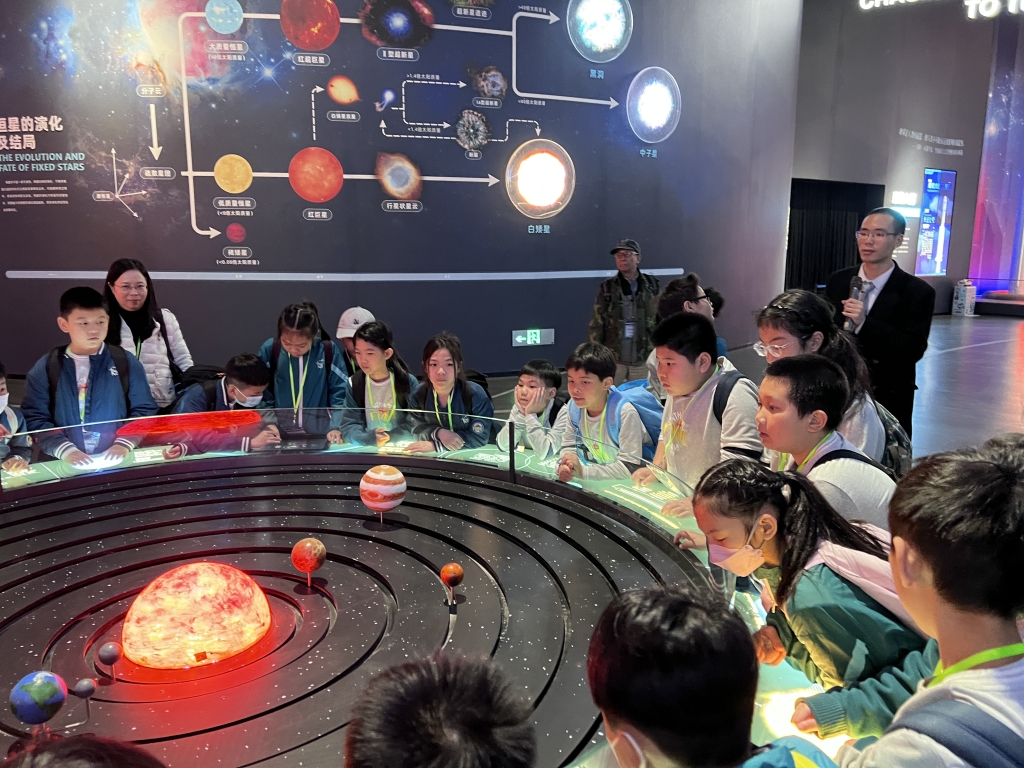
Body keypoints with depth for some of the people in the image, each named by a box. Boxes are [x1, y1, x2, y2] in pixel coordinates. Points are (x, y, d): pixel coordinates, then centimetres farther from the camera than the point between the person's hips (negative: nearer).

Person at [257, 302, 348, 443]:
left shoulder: (329, 351, -5)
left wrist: (335, 427, -11)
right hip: (279, 433, 1)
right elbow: (261, 394, 5)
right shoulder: (269, 349, -2)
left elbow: (340, 393, -1)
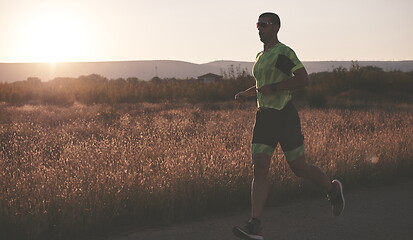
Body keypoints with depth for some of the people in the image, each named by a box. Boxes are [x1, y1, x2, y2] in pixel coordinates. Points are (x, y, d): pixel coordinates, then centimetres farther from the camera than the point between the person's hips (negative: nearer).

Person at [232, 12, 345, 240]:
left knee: (299, 168, 3)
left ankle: (332, 189, 34)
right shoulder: (261, 56, 18)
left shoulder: (283, 52, -9)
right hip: (264, 117, 7)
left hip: (284, 116, -7)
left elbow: (303, 79, -19)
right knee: (259, 169, -6)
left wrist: (273, 88, -21)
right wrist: (246, 93, 18)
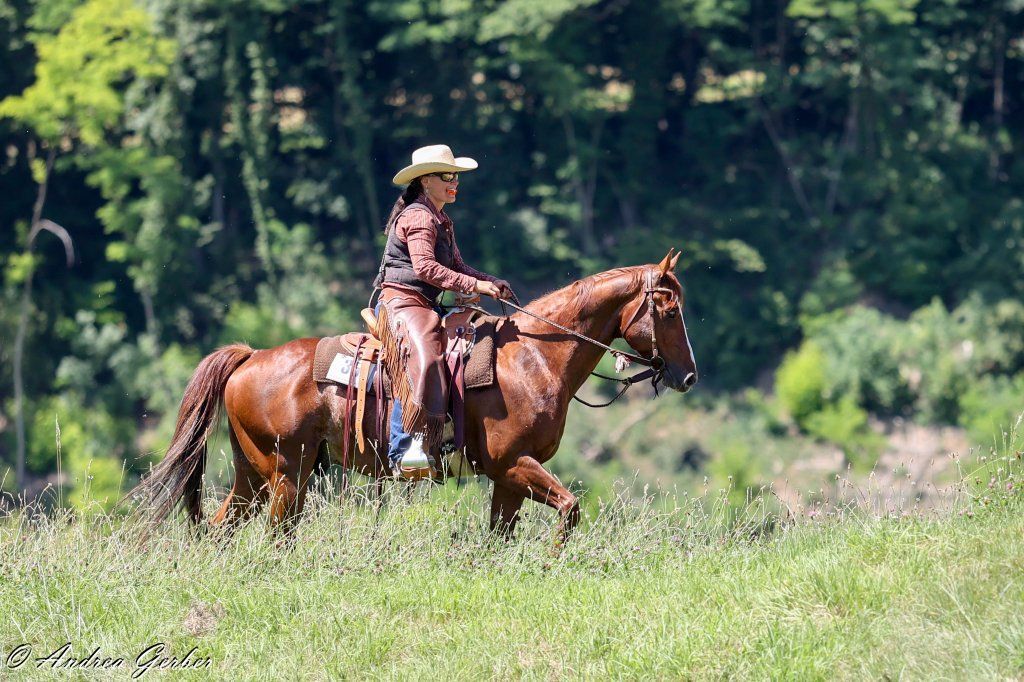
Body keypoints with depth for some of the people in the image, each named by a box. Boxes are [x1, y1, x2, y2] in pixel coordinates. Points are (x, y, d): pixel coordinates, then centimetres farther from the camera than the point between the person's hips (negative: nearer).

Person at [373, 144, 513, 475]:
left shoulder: (442, 221, 20)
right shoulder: (419, 217, -11)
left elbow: (456, 266, 20)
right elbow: (425, 267, -22)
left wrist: (493, 282, 3)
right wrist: (476, 285, -22)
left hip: (426, 306, 11)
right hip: (401, 301, -11)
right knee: (421, 361, -32)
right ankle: (402, 451, -37)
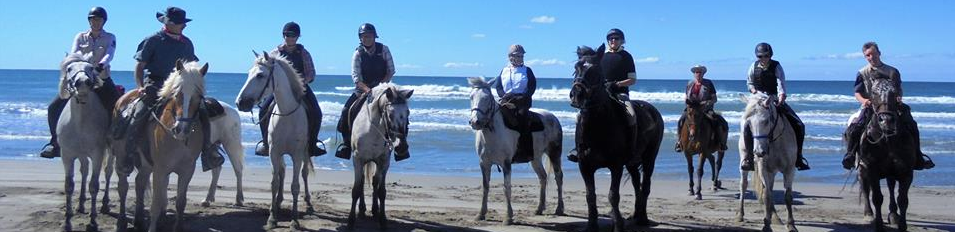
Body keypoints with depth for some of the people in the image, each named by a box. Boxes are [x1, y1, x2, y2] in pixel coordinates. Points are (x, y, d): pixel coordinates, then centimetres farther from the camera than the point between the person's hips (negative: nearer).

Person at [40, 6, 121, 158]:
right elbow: (73, 54, -7)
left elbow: (109, 55, -15)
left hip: (103, 81, -2)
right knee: (53, 108, -6)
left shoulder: (110, 38, 3)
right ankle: (55, 143, 9)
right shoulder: (80, 37, 7)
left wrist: (102, 65, -37)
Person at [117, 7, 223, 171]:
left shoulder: (186, 43, 14)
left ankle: (208, 152, -8)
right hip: (154, 85, -4)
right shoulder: (153, 40, 0)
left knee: (202, 111, -13)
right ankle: (128, 154, -15)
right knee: (141, 112, -27)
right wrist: (140, 87, -11)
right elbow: (139, 67, 2)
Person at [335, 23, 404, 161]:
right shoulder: (358, 54, -6)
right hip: (362, 89, 0)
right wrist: (368, 90, -28)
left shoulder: (383, 50, -3)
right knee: (347, 111, -17)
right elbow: (356, 77, -13)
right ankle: (346, 141, -2)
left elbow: (391, 71, -2)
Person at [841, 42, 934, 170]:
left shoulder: (892, 71, 9)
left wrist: (899, 99, -12)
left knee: (911, 125, -14)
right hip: (869, 107, -1)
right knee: (853, 127, -25)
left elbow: (899, 90, 11)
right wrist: (863, 100, -19)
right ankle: (850, 155, -5)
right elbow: (857, 93, 3)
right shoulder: (862, 73, 7)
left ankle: (918, 158, 0)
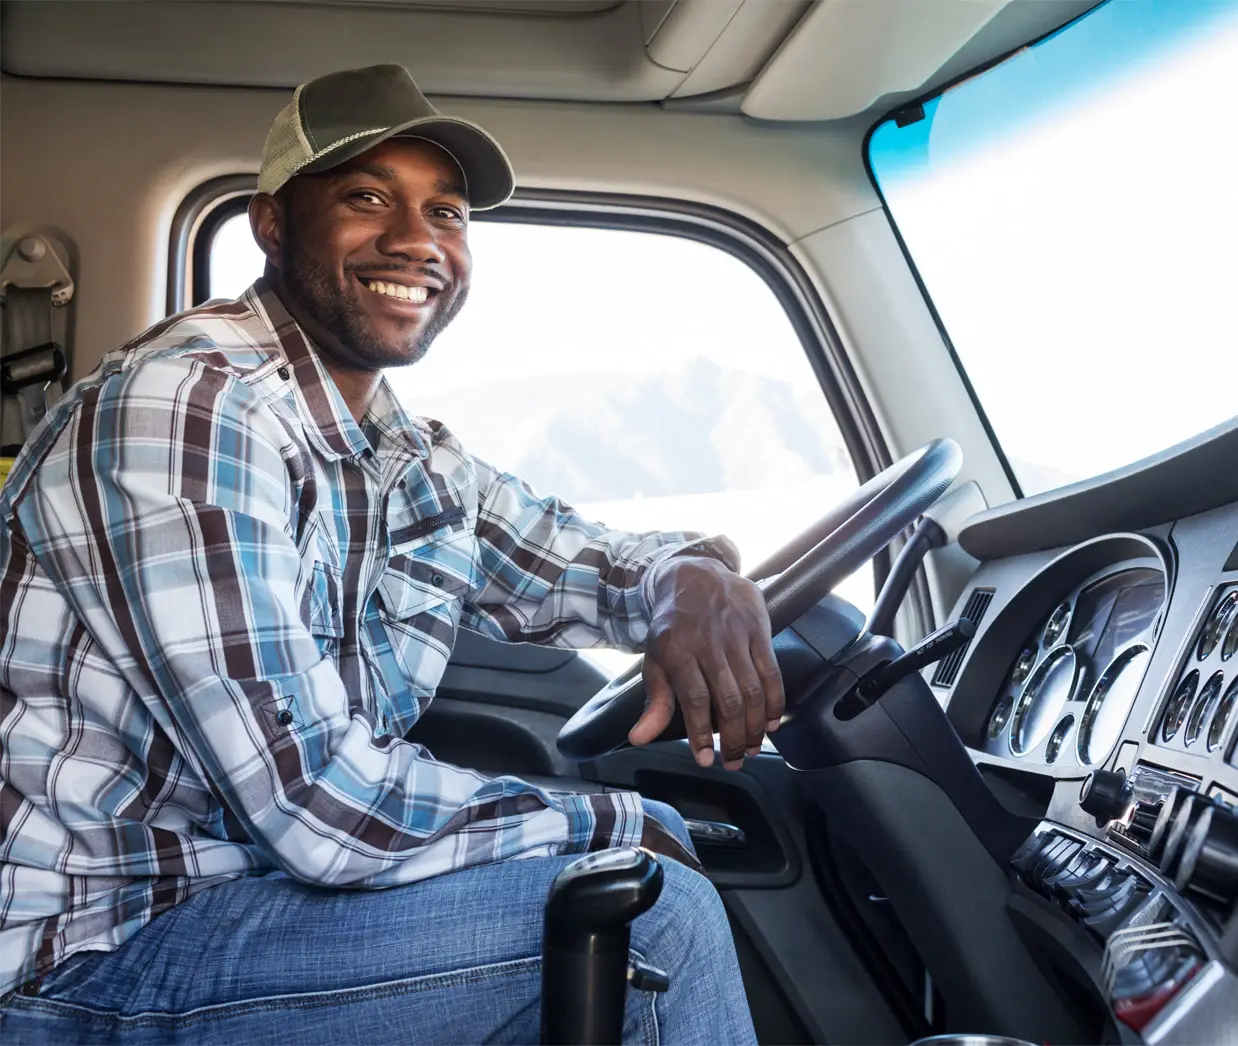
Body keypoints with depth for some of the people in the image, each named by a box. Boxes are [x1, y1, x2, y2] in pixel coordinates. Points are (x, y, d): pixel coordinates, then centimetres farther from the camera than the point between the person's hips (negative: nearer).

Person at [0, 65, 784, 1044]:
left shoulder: (420, 462, 6)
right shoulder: (193, 407, -21)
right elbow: (319, 802, -27)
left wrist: (695, 577, -9)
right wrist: (606, 825, -13)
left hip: (262, 878, 9)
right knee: (655, 920, -17)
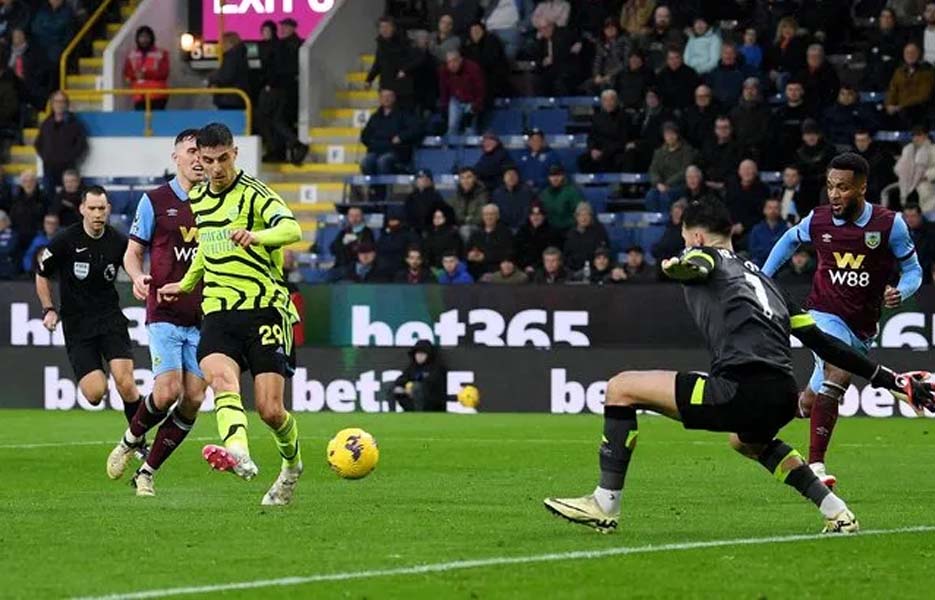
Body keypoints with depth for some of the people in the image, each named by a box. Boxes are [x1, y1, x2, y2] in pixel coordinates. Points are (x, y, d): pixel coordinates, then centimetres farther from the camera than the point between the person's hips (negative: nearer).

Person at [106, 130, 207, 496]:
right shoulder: (155, 201, 2)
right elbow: (133, 252, 6)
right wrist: (138, 277, -15)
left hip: (203, 318, 3)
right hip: (165, 314, -3)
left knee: (193, 400, -3)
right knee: (167, 392, -17)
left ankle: (147, 472, 12)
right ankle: (131, 440, 13)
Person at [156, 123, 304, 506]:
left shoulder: (255, 193, -7)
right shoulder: (197, 198, 14)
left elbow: (292, 229, -26)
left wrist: (257, 236, -45)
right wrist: (186, 284, 39)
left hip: (265, 309, -4)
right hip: (218, 312, 5)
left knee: (270, 409, -8)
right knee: (220, 375, -28)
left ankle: (292, 464, 25)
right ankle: (239, 454, -52)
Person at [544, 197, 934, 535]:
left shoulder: (706, 256, 12)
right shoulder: (763, 279, 32)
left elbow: (698, 265, -16)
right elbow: (821, 342, 29)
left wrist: (679, 267, -41)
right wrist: (890, 379, 33)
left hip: (741, 392, -8)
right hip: (781, 400, 8)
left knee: (621, 389, 3)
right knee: (747, 441, 43)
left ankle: (605, 504, -1)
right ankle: (837, 512, 31)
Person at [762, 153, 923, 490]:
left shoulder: (889, 224, -9)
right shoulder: (818, 220, -5)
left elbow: (913, 269, 0)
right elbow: (790, 240, 18)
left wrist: (900, 292, -21)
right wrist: (762, 278, 15)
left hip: (862, 328, 2)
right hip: (825, 314, -2)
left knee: (812, 402, 8)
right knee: (839, 376, -28)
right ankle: (816, 466, -24)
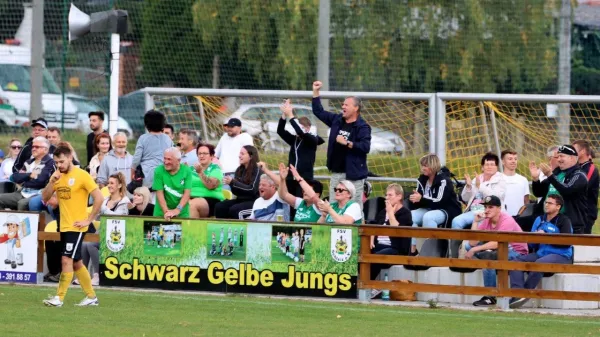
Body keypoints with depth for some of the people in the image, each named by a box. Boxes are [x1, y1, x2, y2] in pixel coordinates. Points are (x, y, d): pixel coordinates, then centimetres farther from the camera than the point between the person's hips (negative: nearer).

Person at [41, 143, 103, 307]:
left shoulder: (81, 175, -12)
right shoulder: (58, 176, 8)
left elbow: (99, 198, -14)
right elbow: (45, 198, 5)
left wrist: (88, 220, -14)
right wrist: (52, 182, -11)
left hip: (76, 227, -8)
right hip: (64, 226, 8)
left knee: (67, 260, -12)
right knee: (76, 263, 12)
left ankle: (59, 298, -11)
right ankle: (91, 297, 21)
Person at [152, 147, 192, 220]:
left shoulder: (187, 171, -4)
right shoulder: (159, 171, -5)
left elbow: (187, 193, -9)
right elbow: (159, 193, -9)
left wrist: (177, 210, -21)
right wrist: (166, 211, -21)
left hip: (182, 213, 0)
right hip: (162, 213, 0)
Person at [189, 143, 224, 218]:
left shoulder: (215, 169, 6)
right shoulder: (192, 169, 21)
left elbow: (211, 186, -11)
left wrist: (200, 172, -20)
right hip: (192, 198, 4)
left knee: (192, 204, -35)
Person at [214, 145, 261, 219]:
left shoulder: (257, 170, -8)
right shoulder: (240, 170, 11)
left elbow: (252, 190, -18)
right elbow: (236, 191, 11)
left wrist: (233, 182, -22)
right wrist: (231, 183, -11)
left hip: (254, 201, -7)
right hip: (241, 200, 7)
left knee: (234, 210, -32)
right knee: (219, 207, -14)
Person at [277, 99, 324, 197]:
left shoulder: (313, 140, -2)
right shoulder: (294, 139, 11)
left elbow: (301, 132, -19)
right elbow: (280, 131, 0)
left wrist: (290, 115, -20)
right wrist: (284, 114, -14)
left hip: (305, 179, -5)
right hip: (291, 178, 5)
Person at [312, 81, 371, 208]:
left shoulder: (362, 127, -9)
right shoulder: (337, 120, 10)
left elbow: (366, 147, -19)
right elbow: (319, 112, 19)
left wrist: (347, 143, -21)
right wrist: (315, 91, 13)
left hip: (353, 174, -7)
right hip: (336, 172, 7)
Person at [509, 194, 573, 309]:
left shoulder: (564, 221, -1)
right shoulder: (540, 220, 17)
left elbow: (567, 242, -16)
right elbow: (532, 244, 19)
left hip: (561, 255, -7)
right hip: (541, 253, 7)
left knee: (539, 263, -37)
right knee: (516, 261, -16)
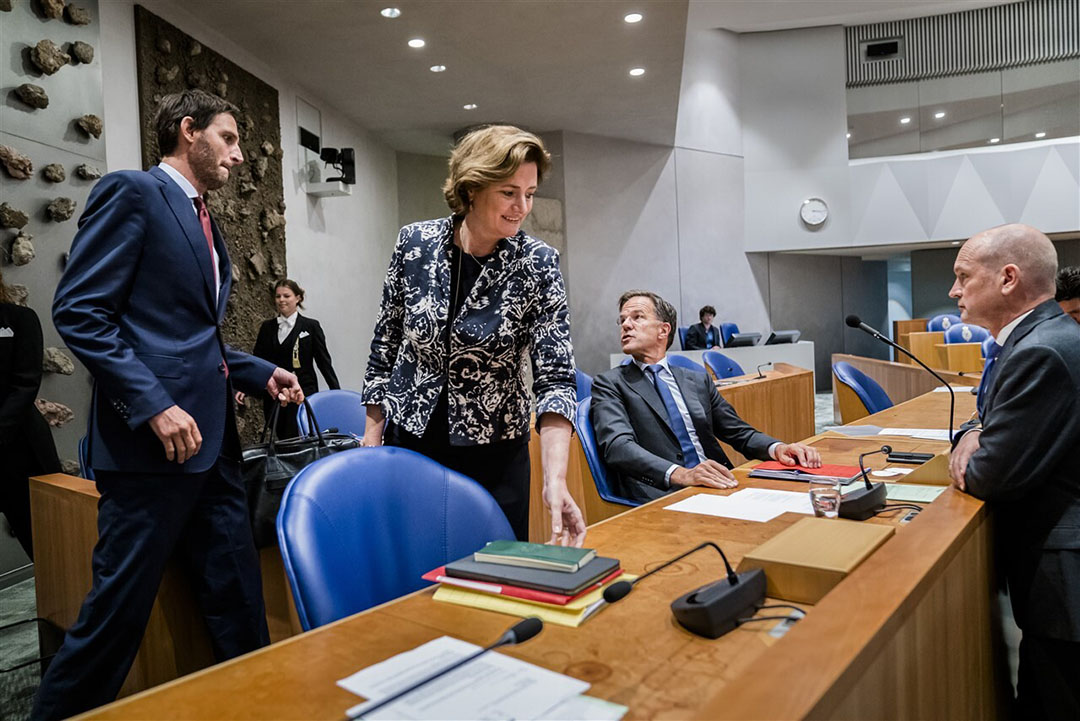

## What to produce
Make an exact copy of the lines from the top of the material through the line with "right ankle: (402, 451, -37)", pictures excluded.

## Task result
Body keypoints with depth for some of the people in the image, each named by a box. Boxes are [x1, y1, x2, y2] in pixel coordinates. Points are (x, y, d): pixel coordinates, then centimetres farther from the camera than the point between the person's hips (negative: nearer).

Person at [257, 302, 348, 443]:
left shoulder: (329, 351, -5)
left wrist: (335, 427, -11)
right hip: (279, 433, 1)
right elbow: (261, 394, 5)
right shoulder: (269, 349, -2)
left elbow: (340, 393, -1)
Body keypoints with depth for some of the people in the image, each named by a box. Boxes are [x1, y1, x2, y2] in pixel coordinates. Points are (x, y, d): pixel coordinates, then centimetres farther from the camera than the point between the person's hips (negative: nearer).

Person at [232, 12, 345, 240]:
left knee: (299, 168, 3)
left ankle: (332, 189, 34)
right shoulder: (261, 56, 18)
left shoulder: (283, 52, -9)
right hip: (264, 117, 7)
left hip: (284, 116, -7)
left elbow: (303, 79, -19)
right knee: (259, 169, -6)
left wrist: (273, 88, -21)
right wrist: (246, 93, 18)
Body keypoints with depth for some of the people in the image, each named by a box. Boxes are [x1, y1, x2, y2] in pixel coordinates. Points are (x, y, d): pixel coordinates, then centimetres farther from the camera than the point between the person's hips (negative: nearer).

Person at [373, 144, 513, 475]:
left shoulder: (442, 221, 20)
right shoulder: (419, 217, -11)
left elbow: (456, 266, 20)
right elbow: (425, 267, -22)
left wrist: (493, 282, 3)
right wrist: (476, 285, -22)
left hip: (426, 306, 11)
right hip: (401, 301, -11)
right knee: (421, 361, -32)
right ankle: (402, 451, -37)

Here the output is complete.